The related DOCKER* firewall chains and rules differ between the restart and the puppet run.
I`ll try to upload a patch to fix the firewall configuration somewhere in gitlab_runner::firewall and profile::gitlab::runner::allowed_services.

[...]
Would it be possible to use the docker default network again? I'm not sure about the actual benefits here in using a dedicated network.

@dduvall What do you think about this? What was the reason to introduce a custom docker network here?

Jelto triaged this task as High priority.Jul 19 2022, 1:33 PM

Change 812264 merged by Jelto:

[operations/puppet@production] gitlab_runner: Allow DNS requests from GitLab runner containers in WMCS

https://gerrit.wikimedia.org/r/812264

DNS issues on Trusted Runners should be fixed now. Mocked/test Trusted Runners in WMCS devtools still have DNS issues.

When buildkitd was added to the Trusted Runners, the network_mode parameter was set in the config-template.toml (see). As discussed multiple times (see also T311746), the Runners have to be de-registered and re-registered when changes to the template happen. The Trusted Runners were missing the network_mode setting and were using the wrong default network. I de-registered and re-registered all Runners and DNS issues are gone.

De-registered and re-registered Trusted Runners in WMCS devtools did not fix DNS issues. Even with network_mode set and DNS allowed in ferm the same error appears Could not resolve host: gitlab.devtools.wmcloud.org. Behavior of WMCS Trusted Runners is also a bit different. They do not work even when docker was restarted recently and puppet did not update the ferm rules yet. I guess WMCS Runners use a slightly different configuration and network setup. I'll try to find the issue as soon as possible, because this is blocking T304514.

[...]
Would it be possible to use the docker default network again? I'm not sure about the actual benefits here in using a dedicated network.

@dduvall What do you think about this? What was the reason to introduce a custom docker network here?

The primary reason for the custom docker network is to have buildkitd be discoverable by name from within executor containers (i.e. jobs). Docker requires a custom network to be used in order to provide container/network DNS via its proxy at 127.0.0.11 which it configures as the default resolver for all containers on a given custom network.

If we can provide a consistent method of discovery for buildkitd another way, moving back to the default network is fine by me. I just didn't see another (better) way to do that.

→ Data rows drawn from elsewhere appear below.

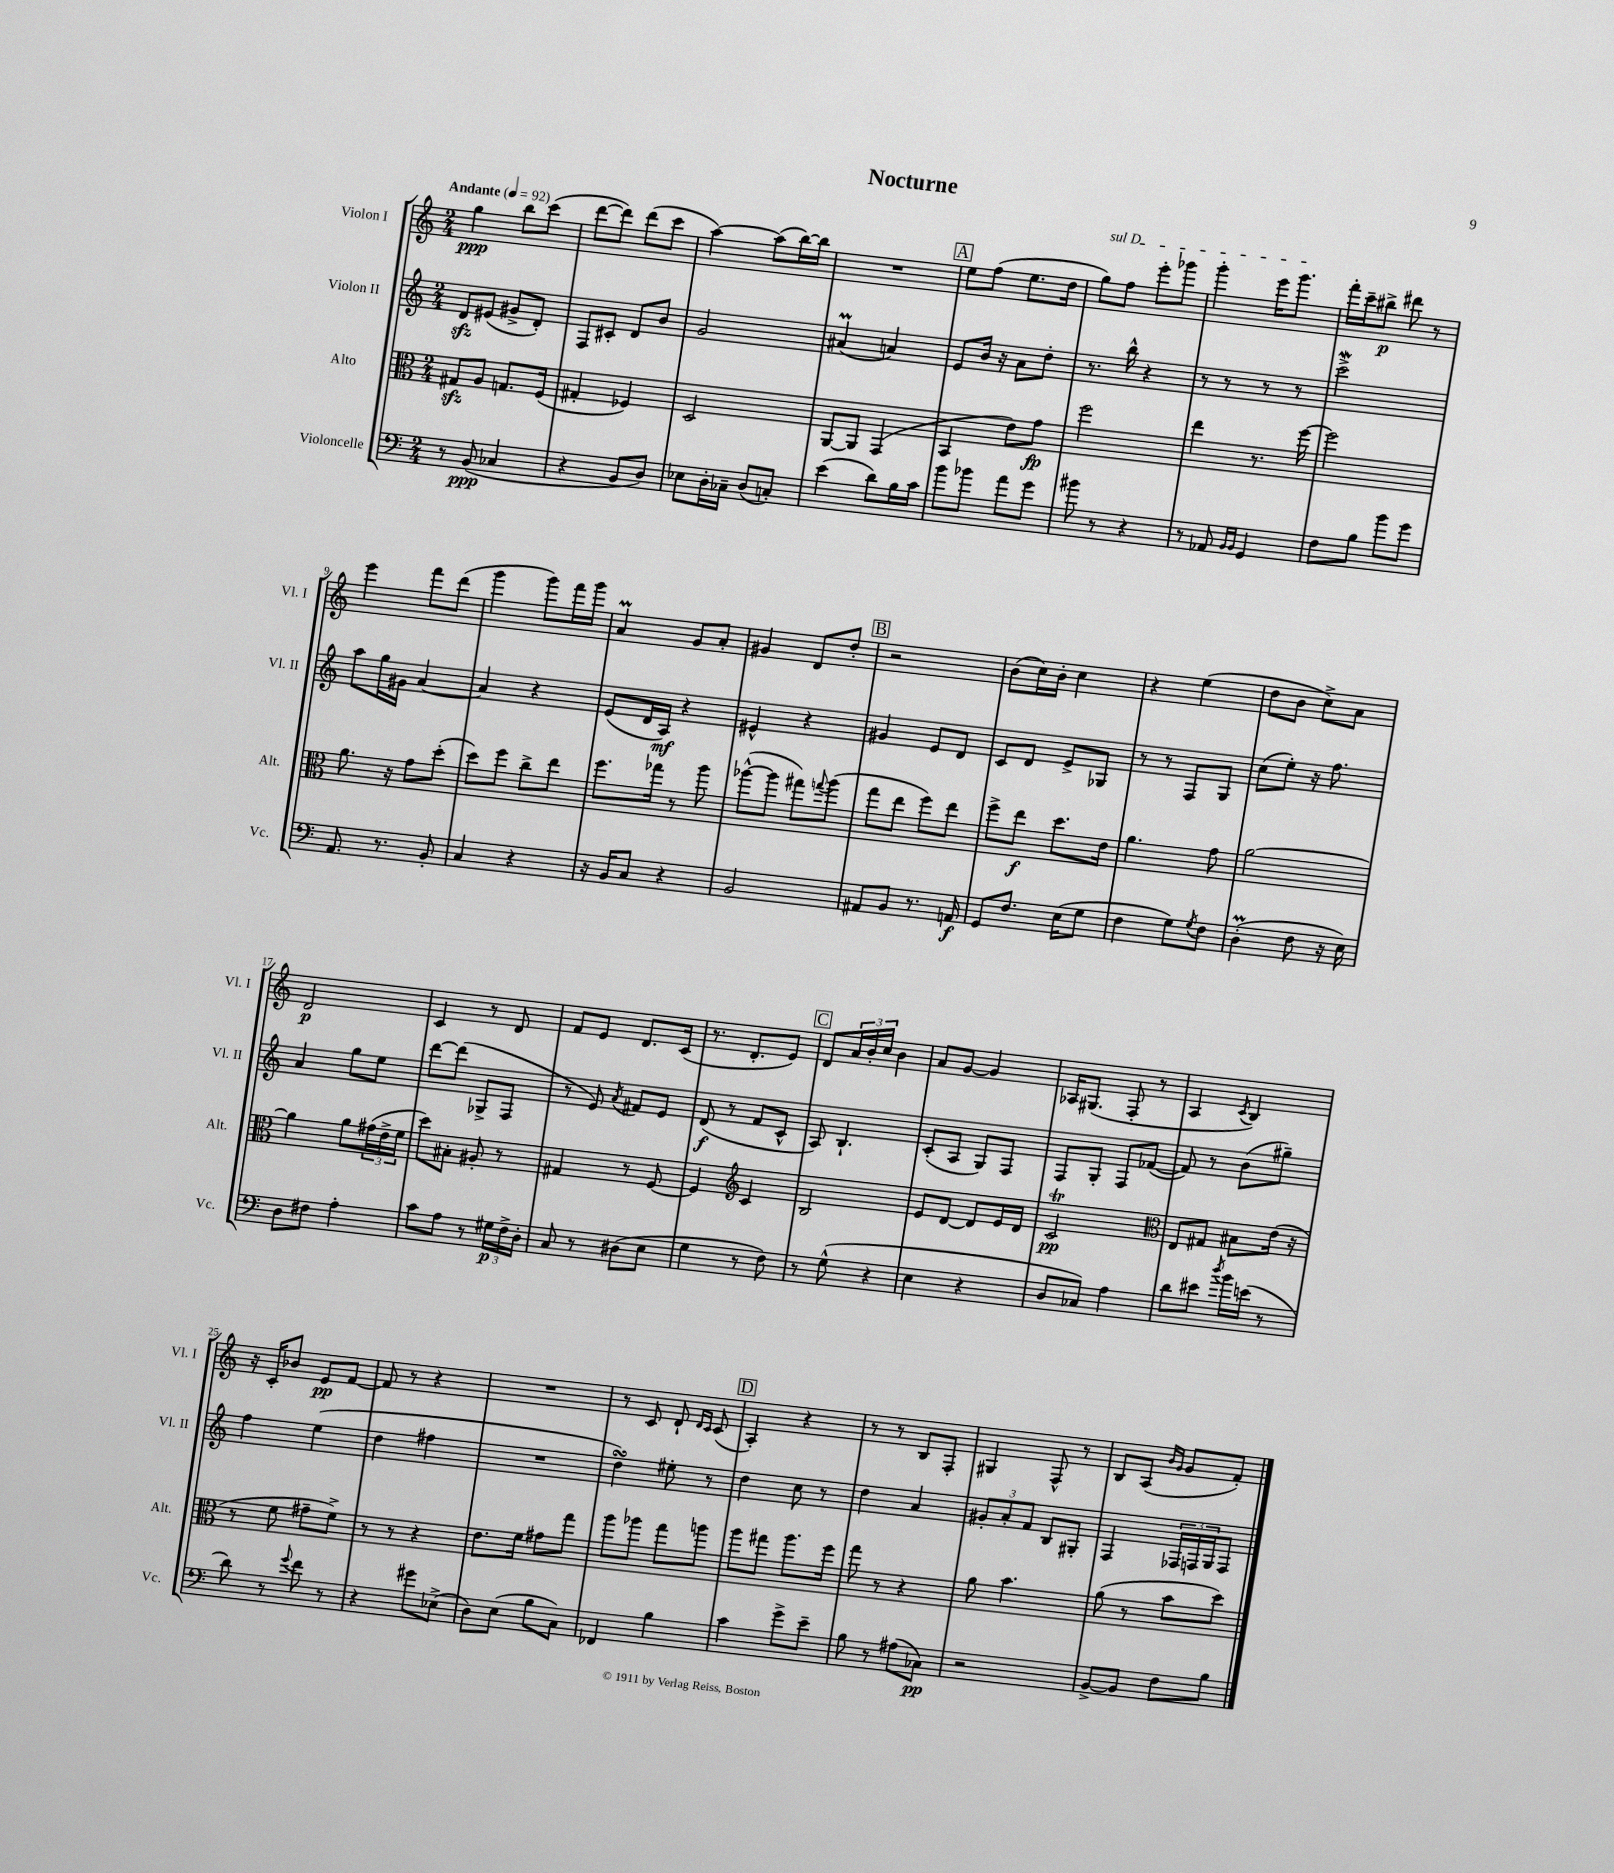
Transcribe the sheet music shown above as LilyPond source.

\header { title = "Nocturne" }
<<
\new StaffGroup <<
\new Staff = "s0" \with { instrumentName = "Violon I" shortInstrumentName = "Vl. I" } {
    \clef treble \key c \major \numericTimeSignature \time 2/4 \tempo "Andante" 4 = 92
    g''4\ppp b''8 c'''8( |
    d'''8~ d'''8) d'''8( c'''8 |
    a''4~) a''8( b''16~) b''16 |
    R2 |
    \mark \markup { \box "A" } e''8 f''8( e''8. d''16 |
    \once \override TextSpanner.bound-details.left.text = \markup { \italic "sul D" } g''8\startTextSpan) f''8 e'''8-. ges'''8 |
    g'''4-. e'''16 g'''8.\stopTextSpan |
    f'''16-. c'''16-- bis''8->\p dis'''8 r8 |
    e'''4 f'''8 d'''8( |
    g'''4 g'''8) f'''16 g'''16 |
    a'4\prall g'8 a'8-. |
    gis'4 d'8 d''8-. |
    \mark \markup { \box "B" } r2 |
    b'8( c''16) b'16-. c''4 |
    r4 e''4( |
    d''8 b'8 c''8->) a'8 |
    d'2\p |
    c'4 r8 d'8 |
    f'8 e'8 d'8. c'16( |
    r8. d'8.-. e'8) |
    \mark \markup { \box "C" } d'8 \tuplet 3/2 { a'16 b'16-. c''16 } b'4 |
    a'8 g'8~ g'4 |
    aes16 gis8.( f8-. r8 |
    a4 \acciaccatura { c'8 } b4) |
    r16 c'16-. bes'8 e'8\pp f'8~ |
    f'8 r8 r4 |
    R2 |
    r8 c'8 d'8-! \grace { d'16 c'16 } c'8( |
    \mark \markup { \box "D" } a4-.) r4 |
    r8 r8 b8 f8-. |
    gis4 f8-^ r8 |
    b8 a8( \grace { b'16 g'16 } g'8 f'8-.) \bar "|." |
}
\new Staff = "s1" \with { instrumentName = "Violon II" shortInstrumentName = "Vl. II" } {
    \clef treble \key c \major \numericTimeSignature \time 2/4
    d'8\sfz eis'8( gis'8-> d'8-.) |
    f8 cis'8-. d'8 b'8 |
    g'2 |
    ais'4\prall( a'4) |
    \mark \markup { \box "A" } e'8 b'16 r16 a'8 d''8-. |
    r8. b''16-^ r4 |
    r8 r8 r8 r8 |
    c'''2->\mordent |
    a''8 g''16 gis'16 a'4~ |
    a'4 r4 |
    e'8( d'16 a16\mf) r4 |
    eis'4-^ r4 |
    \mark \markup { \box "B" } gis'4 e'8 d'8 |
    c'8 d'8 e'8-> ges8 |
    r8 r8 f8 g8 |
    c''8( e''8-.) r16 f''8. |
    a'4 g''8 e''8 |
    d'''8~ d'''8( ges8-> f8 |
    r8 e'8) \acciaccatura { a'8 } fis'8 e'8 |
    d'8\f( r8 f'8 c'8-^ |
    \mark \markup { \box "C" } a8) b4.-! |
    c'8-.( a8 g8) f8 |
    f8 g8-. f8 fes'8~( |
    fes'8) r8 b'8( gis''8--) |
    f''4 e''4( |
    d''4 fis''4 |
    R2 |
    d''4\turn) eis''8-. r8 |
    \mark \markup { \box "D" } d''4 c''8 r8 |
    d''4 a'4 |
    \tuplet 3/2 { gis'8-. a'8-. f'8 } b8 gis8-. |
    f4 \tuplet 3/2 { fes16 f16 g16 } f8 \bar "|." |
}
\new Staff = "s2" \with { instrumentName = "Alto" shortInstrumentName = "Alt." } {
    \clef alto \key c \major \numericTimeSignature \time 2/4
    gis8\sfz a8 g8. f16( |
    gis4-. fes4) |
    d2 |
    a,8~ a,8 g,4( |
    \mark \markup { \box "A" } b,4 e'8) g'8\fp |
    f''2 |
    e''4 r8. f''16~ |
    f''2 |
    a'8. r16 g'8 d''8-.( |
    d''8) f''8 c''8-> e''8 |
    f''8. ges''16 r8 a''8 |
    aes''8~-^( aes''8 gis''8) \appoggiatura { g''8 } aes''8( |
    \mark \markup { \box "B" } g''8 e''8 f''8) e''8 |
    f''8-> e''8\f d''8. e'16 |
    a'4. g'8 |
    a'2~ |
    a'4 a'8 \tuplet 3/2 { gis'16( e'16-> f'16 } |
    d''8) bis8-. ais8-. r8 |
    gis4 r8 f8~ |
    f4 \clef treble c'4 |
    \mark \markup { \box "C" } b2 |
    e'8 d'8~ d'8 e'16 d'16 |
    c'2\trill\pp |
    \clef alto e8 gis8 bis8 e'16( r16 |
    r8 f'8 gis'8-- f'8->) |
    r8 r8 r4 |
    e'8. f'16 gis'8 g''8 |
    a''8 aes''8 g''8 a''8 |
    \mark \markup { \box "D" } a''8 gis''8 a''8. f''16 |
    g''8 r8 r4 |
    a'8 b'4. |
    a'8( r8 b'8 d''8) \bar "|." |
}
\new Staff = "s3" \with { instrumentName = "Violoncelle" shortInstrumentName = "Vc." } {
    \clef bass \key c \major \numericTimeSignature \time 2/4
    r8 b,8\ppp( ces4 |
    r4 b,8 d8) |
    ees8 d16-. ces16-- d8( c8-.) |
    e'4( d'8) b16 c'16 |
    \mark \markup { \box "A" } b'8 bes'8 a'8 g'8 |
    bis'8 r8 r4 |
    r8 aes,8 \grace { b,16 b,16 } g,4 |
    f8 b8 b'8 g'8 |
    a,8. r8. b,8-. |
    c4 r4 |
    r16 b,16 c8 r4 |
    b,2 |
    \mark \markup { \box "B" } ais,8 b,8 r8. a,16\f |
    g,8 f8. e16( g8 |
    f4 g8) \acciaccatura { g8 } f8 |
    d4-.\prall( f8 r16 e16) |
    d8 fis8 a4-. |
    c'8 a8 r8 \tuplet 3/2 { gis16\p f16-> d16-. } |
    c8 r8 dis8( e8 |
    g4 r8 f8) |
    \mark \markup { \box "C" } r8 g8-^( r4 |
    e4 r4 |
    d8 ces8) a4 |
    d'8 eis'8 \acciaccatura { d''8 } b'16 e'16( r8 |
    d'8) r8 \appoggiatura { g'8 } f'8 r8 |
    r4 gis'8 ees8->( |
    d8) e8( b8 c8) |
    fes,4 b4 |
    \mark \markup { \box "D" } c'4 g'8-> e'8-- |
    b8 r8 ais8( ces8\pp) |
    r2 |
    b,8~-> b,8 f8 b8 \bar "|." |
}
>>
>>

Change 816133 had a related patch set uploaded (by Jelto; author: Jelto):

[operations/puppet@production] gitlab_runner: add workaround for DNS issues in WMCS, fix images

https://gerrit.wikimedia.org/r/816133

Change 816133 merged by Jelto:

[operations/puppet@production] gitlab_runner: add workaround for DNS issues in WMCS, fix images

https://gerrit.wikimedia.org/r/816133

Jelto lowered the priority of this task from High to Medium.Jul 22 2022, 12:10 PM

The primary reason for the custom docker network is to have buildkitd be discoverable by name from within executor containers (i.e. jobs). Docker requires a custom network to be used in order to provide container/network DNS via its proxy at 127.0.0.11 which it configures as the default resolver for all containers on a given custom network.

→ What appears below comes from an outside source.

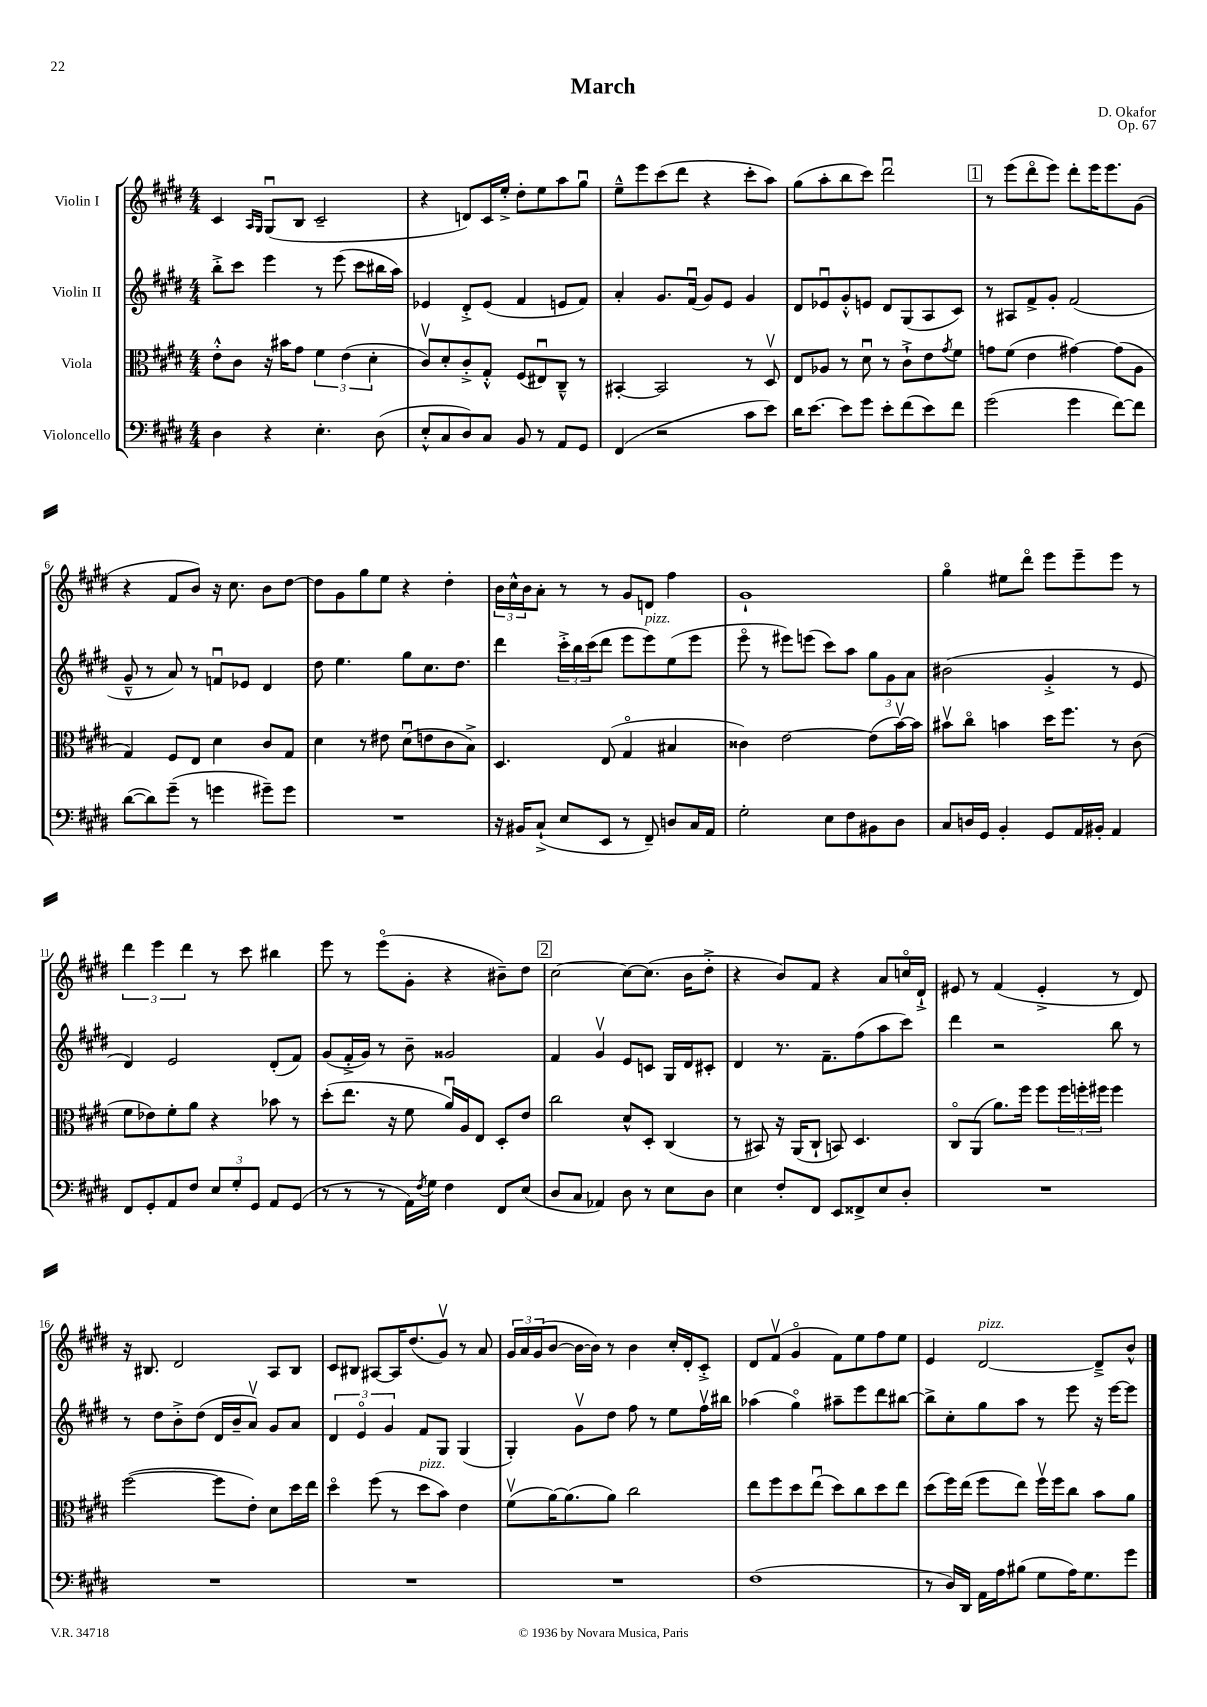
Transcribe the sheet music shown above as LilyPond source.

If we can provide a consistent method of discovery for buildkitd another way, moving back to the default network is fine by me. I just didn't see another (better) way to do that.

Okay thanks for the context, that makes sense! I think we should be fine with using a custom network. No rollback is needed. Trusted Runners work fine now after de-registering and re-registering.

For WMCS I was not able to find a proper fix. Containers in the gitlab-runner docker network were not able to do DNS requests. I guess there is something different with the network stack, IP ranges and docker config. But I did not find anything here. As a workaround (see change above) I moved the containers back to bridge default network, to unblock T304514. However this will break communication to buildkitd on the Trusted Test Runner in WCMS. So we should find a proper fix for that, especially to create parity with production again.

DNS is actually workig now. We will follow-up with a separate task to implement firewall rules and talk about egress.